### Excerpted passage
- Born: July 1941 (age 84) Tehran, Iran
- Occupation: Real estate developer
- Known for: Founder of the Hakim Organization
- Spouse: Ellen Manocherian
- Children: Scott Hakim; Wendy Hakim Jaffe; Catherine Hakim Brodsky;

= Kamran Hakim =

American businessperson (born 1941)

 Kamran Hakim (کامران حکیم; born 1941) is an American multibillionaire real estate businessman of Iranian Jewish descent. He is one of New York City's largest private landlords.

==Biography==
Hakim was born to a Jewish family in Iran and then immigrated to the United States. He founded the Hakim Organization in 1978. He is press shy and typically avoids the limelight.

Hakim owns a portfolio of over 200 buildings worth in excess of $7.0 billion with a concentration on New York City's Upper West Side and Upper East Side. Hakim's focus is to purchase rent-stabilized buildings that need infrastructure investment, make the necessary capital improvements, and then transition them to the market rate. He also owns 3,000 market-rate multifamily rental units in Los Angeles.

### Listed records
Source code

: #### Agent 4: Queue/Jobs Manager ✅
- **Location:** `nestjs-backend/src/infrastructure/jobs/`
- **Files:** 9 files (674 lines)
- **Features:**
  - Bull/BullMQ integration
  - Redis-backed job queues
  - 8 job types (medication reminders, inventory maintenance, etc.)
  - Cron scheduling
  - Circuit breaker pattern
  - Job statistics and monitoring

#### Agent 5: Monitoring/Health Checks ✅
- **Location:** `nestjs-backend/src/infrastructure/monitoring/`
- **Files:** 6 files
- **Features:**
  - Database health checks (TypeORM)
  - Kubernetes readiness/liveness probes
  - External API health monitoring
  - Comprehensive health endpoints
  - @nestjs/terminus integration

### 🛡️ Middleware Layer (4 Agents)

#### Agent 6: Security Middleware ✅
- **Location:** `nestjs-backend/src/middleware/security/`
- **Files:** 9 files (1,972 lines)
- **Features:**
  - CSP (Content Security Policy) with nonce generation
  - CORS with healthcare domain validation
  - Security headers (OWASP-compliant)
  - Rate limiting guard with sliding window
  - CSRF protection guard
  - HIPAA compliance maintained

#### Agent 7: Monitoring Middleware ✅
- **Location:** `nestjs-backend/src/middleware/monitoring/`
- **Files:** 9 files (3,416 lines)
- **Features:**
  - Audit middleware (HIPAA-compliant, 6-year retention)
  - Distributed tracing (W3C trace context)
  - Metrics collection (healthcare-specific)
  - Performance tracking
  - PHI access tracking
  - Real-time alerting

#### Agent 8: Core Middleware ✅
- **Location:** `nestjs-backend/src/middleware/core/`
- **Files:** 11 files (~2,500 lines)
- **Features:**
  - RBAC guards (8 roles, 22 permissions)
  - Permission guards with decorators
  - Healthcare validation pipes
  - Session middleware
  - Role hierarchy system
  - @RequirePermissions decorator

### List of tasks
• A. Answer these from the Kamran Hakim profile, one per line:
(i) In what year did Hakim found the Hakim Organization?
(ii) How many market-rate multifamily rental units does he own in Los Angeles?
(iii) Who is listed as his spouse?
• B. Please copy the Kamran Hakim profile from "American businessperson (born" to "avoids the limelight.", substituting "public eye" for "limelight".

### Solutions
• A.
(i) 1978
(ii) 3,000
(iii) Ellen Manocherian

• B.
American businessperson (born 1941)

 Kamran Hakim (کامران حکیم; born 1941) is an American multibillionaire real estate businessman of Iranian Jewish descent. He is one of New York City's largest private landlords.

==Biography==
Hakim was born to a Jewish family in Iran and then immigrated to the United States. He founded the Hakim Organization in 1978. He is press shy and typically avoids the public eye.